どうやら、案が通るまでかなり緊張していたらしい。
「名前は決まってる?」
「一応……」
直美がちらっとこっちを見る。
「田辺君が考えてくれてます」
「おい、マジでその名前でいくのか?」
「なんて名前?」
「……喫茶Twenty Three」
「二十三?」
「二年三組だから」
「シンプルだな」
「覚えやすくていいんじゃない?」
「悪くない」
思ったより反応がいい。
正直、少し笑われるかと思ってたのに。
「他に案ある人いる?」
……誰も何も言わない。
「じゃあ名前もそれで決定」
「おお……本当に決まったな」
まさかこれが通るとは……言ってみるもんだな。
「まだ仮決定だけど、役割分担は決めておきます。

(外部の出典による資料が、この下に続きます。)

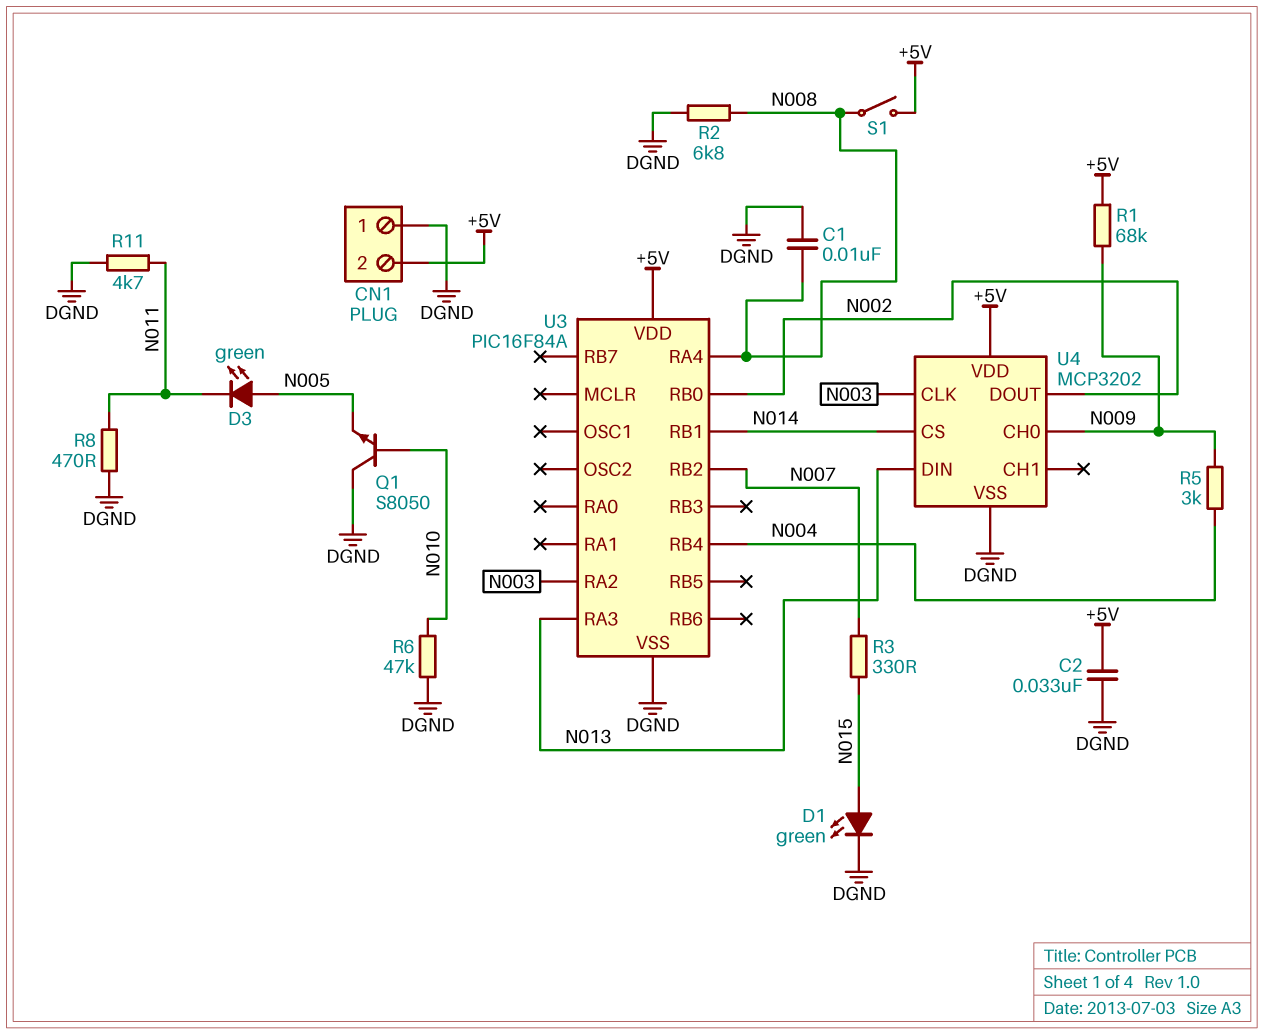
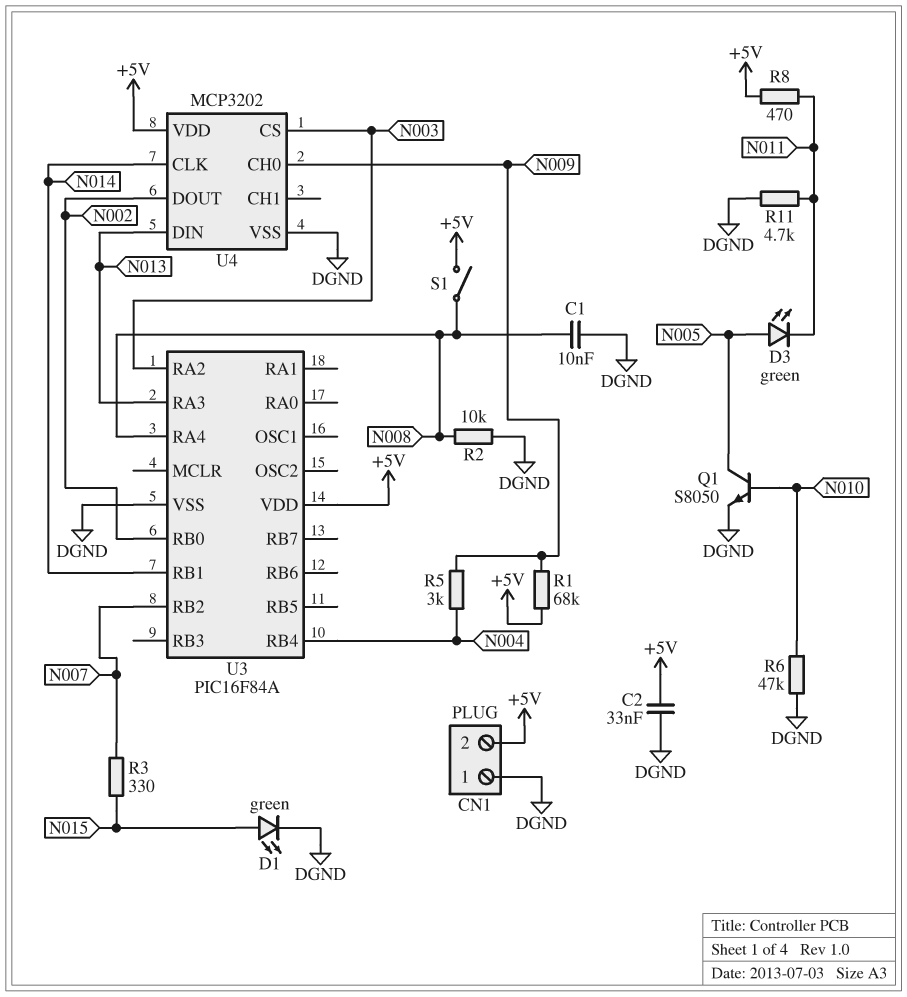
Q1: NPN S8050 (B N010, C DGND, E N005) -> NPN S8050 (B N010, C N005, E DGND)
R2: 6.8k (DGND, N008) -> 10k (DGND, N008)
R8: 470 (DGND, N011) -> 470 (+5V, N011)
U4 pin CLK: N003 -> N014
U4 pin CS: N014 -> N003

責任者は誰にしますか?」
「田辺でいいんじゃね?」
どこからとも無く指名される。
「は?」
「ちょっと待て」
「無理だろ俺」
速攻で否定する。
「大丈夫だよ」
「面倒見良さそうだしね」
直美と麻衣子が同調する。
「……強引すぎないか?」
「大丈夫。光司は人をまとめる力あるから」
成美まで……。
「じゃあ責任者は田辺君で」
「……マジかよ」
さらっと責任者になった。
「補佐は誰がやりますか?」
……沈黙。
誰も手を挙げようとしない。
これは俺が決める流れか?
「直美でいいんじゃね?」
「え、でも……」
戸惑う直美。
「俺にやらせるなら支えてくれ。お前なら安心できる」
「え……」
少し驚いた後、嬉しそうに笑う直美。
直美で決定かと思った瞬間――
「じゃあ、私やるよ」
「麻衣子?」
驚く直美。
「やってみたいし」
「他に立候補いますか?」
……教室は静まり返った。
そりゃ、誰もやりたがらないか。
「……じゃあ補佐は高木さんで決定」
「よろしくな、麻衣子」
「うん」
「私も立候補すればよかったかな……」
「なんか言ったか?成美」
「う、ううん。なんでもない」
成美は視線を逸らした。その頬は赤くなっていた。
(なんで私あんなこと言っちゃったんだろ……)
――ふと見ると。
直美が少しだけ視線を落としていた。
「……直美?」
「え?」
呼びかけるとすぐに顔を上げる直美。
「どうした?」
「ううん。何でもない」
そう言って笑う直美。
いつもの直美と変わらない――はずなのに。
麻衣子が補佐に立候補してから。
その笑顔がぎこちなく見えた――。